Two elements A and B form compounds having formula `AB_(2)` and `AB_(4)`. When dissolved in 20 g of benzene `(C_(6)H_(6))`, 1 g of `AB_(2)` lowers the freezing point by 2.3 K whereas 1.0 g of `AB_(4)` lowers it by 1.3 K. The molar depression constant for benzene is 5.1 K kg `mol^(-1)`. Calculate atomic masses of A and B.

We know that,
`M_(2)=(1000xx w_(2)xx K_(f))/(Delta T_(f)xx w_(1))`
Then, `M_(AB_(2))=(1000xx1xx5.1)/(2.3xx20)=110.87g mol^(-1)`
`M_(AB_(4))=(1000xx1xx5.1)/(1.3xx20)=196.15 g mol^(-1)`
Now, we have molar masses of `AB_(2)` as `110.87 g mol^(-1)` and `196.15 g mol^(-1)` respectively.

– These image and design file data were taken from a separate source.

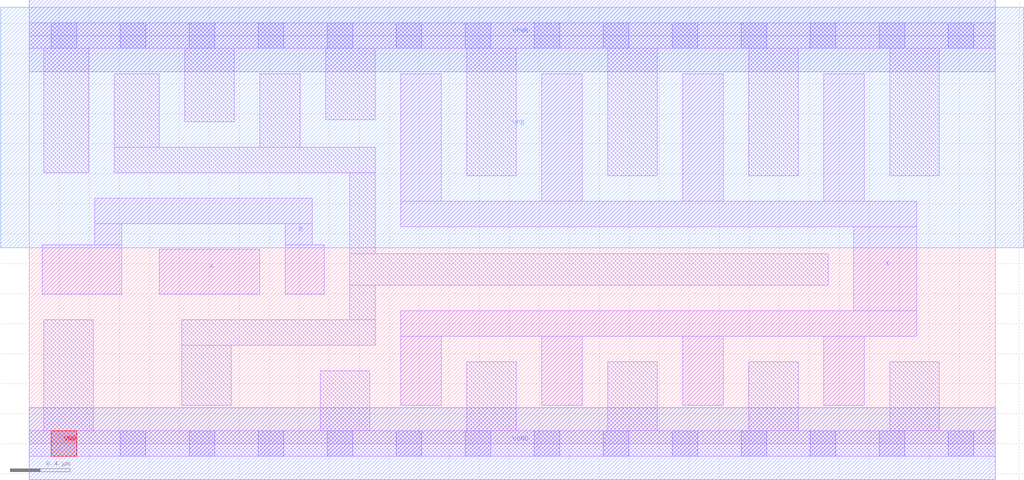
<source format=lef>
# Copyright 2020 The SkyWater PDK Authors
#
# Licensed under the Apache License, Version 2.0 (the "License");
# you may not use this file except in compliance with the License.
# You may obtain a copy of the License at
#
#     https://www.apache.org/licenses/LICENSE-2.0
#
# Unless required by applicable law or agreed to in writing, software
# distributed under the License is distributed on an "AS IS" BASIS,
# WITHOUT WARRANTIES OR CONDITIONS OF ANY KIND, either express or implied.
# See the License for the specific language governing permissions and
# limitations under the License.
#
# SPDX-License-Identifier: Apache-2.0

VERSION 5.7 ;
  NOWIREEXTENSIONATPIN ON ;
  DIVIDERCHAR "/" ;
  BUSBITCHARS "[]" ;
PROPERTYDEFINITIONS
  MACRO maskLayoutSubType STRING ;
  MACRO prCellType STRING ;
  MACRO originalViewName STRING ;
END PROPERTYDEFINITIONS
MACRO sky130_fd_sc_hdll__and2_8
  CLASS CORE ;
  FOREIGN sky130_fd_sc_hdll__and2_8 ;
  ORIGIN  0.000000  0.000000 ;
  SIZE  6.440000 BY  2.720000 ;
  SYMMETRY X Y R90 ;
  SITE unithd ;
  PIN A
    ANTENNAGATEAREA  0.555000 ;
    DIRECTION INPUT ;
    USE SIGNAL ;
    PORT
      LAYER li1 ;
        RECT 0.865000 0.995000 1.535000 1.295000 ;
    END
  END A
  PIN B
    ANTENNAGATEAREA  0.555000 ;
    DIRECTION INPUT ;
    USE SIGNAL ;
    PORT
      LAYER li1 ;
        RECT 0.085000 0.995000 0.615000 1.325000 ;
        RECT 0.435000 1.325000 0.615000 1.465000 ;
        RECT 0.435000 1.465000 1.885000 1.635000 ;
        RECT 1.705000 0.995000 1.965000 1.325000 ;
        RECT 1.705000 1.325000 1.885000 1.465000 ;
    END
  END B
  PIN VGND
    ANTENNADIFFAREA  1.456000 ;
    DIRECTION INOUT ;
    USE SIGNAL ;
    PORT
      LAYER met1 ;
        RECT 0.000000 -0.240000 6.440000 0.240000 ;
    END
  END VGND
  PIN VNB
    PORT
      LAYER pwell ;
        RECT 0.145000 -0.085000 0.315000 0.085000 ;
    END
  END VNB
  PIN VPB
    PORT
      LAYER nwell ;
        RECT -0.190000 1.305000 6.630000 2.910000 ;
    END
  END VPB
  PIN VPWR
    ANTENNADIFFAREA  2.010000 ;
    DIRECTION INOUT ;
    USE SIGNAL ;
    PORT
      LAYER met1 ;
        RECT 0.000000 2.480000 6.440000 2.960000 ;
    END
  END VPWR
  PIN X
    ANTENNADIFFAREA  1.862000 ;
    DIRECTION OUTPUT ;
    USE SIGNAL ;
    PORT
      LAYER li1 ;
        RECT 2.475000 0.255000 2.745000 0.715000 ;
        RECT 2.475000 0.715000 5.915000 0.885000 ;
        RECT 2.475000 1.445000 5.915000 1.615000 ;
        RECT 2.475000 1.615000 2.745000 2.465000 ;
        RECT 3.415000 0.255000 3.685000 0.715000 ;
        RECT 3.415000 1.615000 3.685000 2.465000 ;
        RECT 4.355000 0.255000 4.625000 0.715000 ;
        RECT 4.355000 1.615000 4.625000 2.465000 ;
        RECT 5.295000 0.255000 5.565000 0.715000 ;
        RECT 5.295000 1.615000 5.565000 2.465000 ;
        RECT 5.495000 0.885000 5.915000 1.445000 ;
    END
  END X
  OBS
    LAYER li1 ;
      RECT 0.000000 -0.085000 6.440000 0.085000 ;
      RECT 0.000000  2.635000 6.440000 2.805000 ;
      RECT 0.095000  0.085000 0.425000 0.825000 ;
      RECT 0.095000  1.805000 0.395000 2.635000 ;
      RECT 0.565000  1.805000 2.305000 1.975000 ;
      RECT 0.565000  1.975000 0.865000 2.465000 ;
      RECT 1.015000  0.255000 1.345000 0.655000 ;
      RECT 1.015000  0.655000 2.305000 0.825000 ;
      RECT 1.035000  2.145000 1.365000 2.635000 ;
      RECT 1.535000  1.975000 1.805000 2.465000 ;
      RECT 1.940000  0.085000 2.270000 0.485000 ;
      RECT 1.975000  2.160000 2.305000 2.635000 ;
      RECT 2.135000  0.825000 2.305000 1.055000 ;
      RECT 2.135000  1.055000 5.325000 1.265000 ;
      RECT 2.135000  1.265000 2.305000 1.805000 ;
      RECT 2.915000  0.085000 3.245000 0.545000 ;
      RECT 2.915000  1.785000 3.245000 2.635000 ;
      RECT 3.855000  0.085000 4.185000 0.545000 ;
      RECT 3.855000  1.785000 4.185000 2.635000 ;
      RECT 4.795000  0.085000 5.125000 0.545000 ;
      RECT 4.795000  1.785000 5.125000 2.635000 ;
      RECT 5.735000  0.085000 6.065000 0.545000 ;
      RECT 5.735000  1.785000 6.065000 2.635000 ;
    LAYER mcon ;
      RECT 0.145000 -0.085000 0.315000 0.085000 ;
      RECT 0.145000  2.635000 0.315000 2.805000 ;
      RECT 0.605000 -0.085000 0.775000 0.085000 ;
      RECT 0.605000  2.635000 0.775000 2.805000 ;
      RECT 1.065000 -0.085000 1.235000 0.085000 ;
      RECT 1.065000  2.635000 1.235000 2.805000 ;
      RECT 1.525000 -0.085000 1.695000 0.085000 ;
      RECT 1.525000  2.635000 1.695000 2.805000 ;
      RECT 1.985000 -0.085000 2.155000 0.085000 ;
      RECT 1.985000  2.635000 2.155000 2.805000 ;
      RECT 2.445000 -0.085000 2.615000 0.085000 ;
      RECT 2.445000  2.635000 2.615000 2.805000 ;
      RECT 2.905000 -0.085000 3.075000 0.085000 ;
      RECT 2.905000  2.635000 3.075000 2.805000 ;
      RECT 3.365000 -0.085000 3.535000 0.085000 ;
      RECT 3.365000  2.635000 3.535000 2.805000 ;
      RECT 3.825000 -0.085000 3.995000 0.085000 ;
      RECT 3.825000  2.635000 3.995000 2.805000 ;
      RECT 4.285000 -0.085000 4.455000 0.085000 ;
      RECT 4.285000  2.635000 4.455000 2.805000 ;
      RECT 4.745000 -0.085000 4.915000 0.085000 ;
      RECT 4.745000  2.635000 4.915000 2.805000 ;
      RECT 5.205000 -0.085000 5.375000 0.085000 ;
      RECT 5.205000  2.635000 5.375000 2.805000 ;
      RECT 5.665000 -0.085000 5.835000 0.085000 ;
      RECT 5.665000  2.635000 5.835000 2.805000 ;
      RECT 6.125000 -0.085000 6.295000 0.085000 ;
      RECT 6.125000  2.635000 6.295000 2.805000 ;
  END
  PROPERTY maskLayoutSubType "abstract" ;
  PROPERTY prCellType "standard" ;
  PROPERTY originalViewName "layout" ;
END sky130_fd_sc_hdll__and2_8
END LIBRARY

</source>
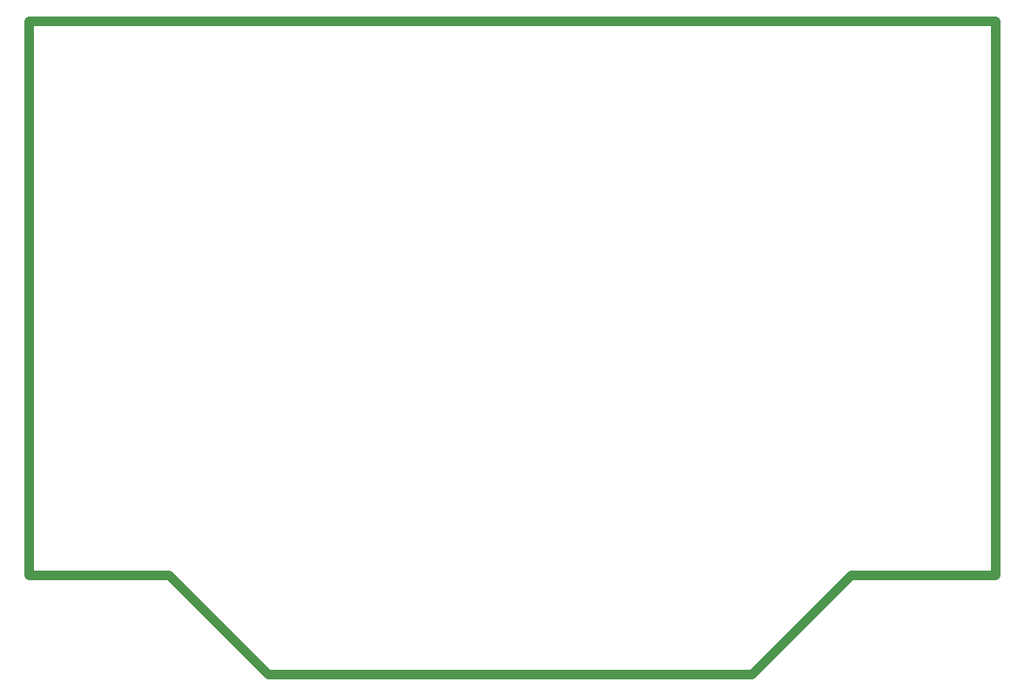
<source format=gko>
%FSDAX24Y24*%
%MOIN*%
%SFA1B1*%

%IPPOS*%
%ADD21C,0.035000*%
%ADD32C,0.010000*%
%LNpcb_potencia_motores-1*%
%LPD*%
G54D21*
X005534Y000175D02*
X009320Y-003610D01*
X000175Y000175D02*
X005534D01*
X000180Y021400D02*
X037210D01*
X027870Y-003610D02*
X031660Y000180D01*
X009360Y-003610D02*
X027870D01*
X037210Y000180D02*
Y021400D01*
X031660Y000180D02*
X037210D01*
X000175Y000175D02*
Y021400D01*
G54D32*
X009320Y-003610D02*
X009360D01*
X009320D02*
X009360D01*
M02*
</source>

Let the atomic masses of A and B x and y respectively. Now, we can write :
`x + 2y=110.87 " "` .....(i)
`x + 4y=196.15 " "` ....(ii)
Subtracting equation (i) from (ii), we have
`2y=85.28`
`therefore y=42.64`
Putting the value of y in equation (1), we have `x + 2xx42.64 = 110.87`
`therefore x = 85.28`
Hence, the atomic masses of A and B are 25.59 u and 42.64 u respectively.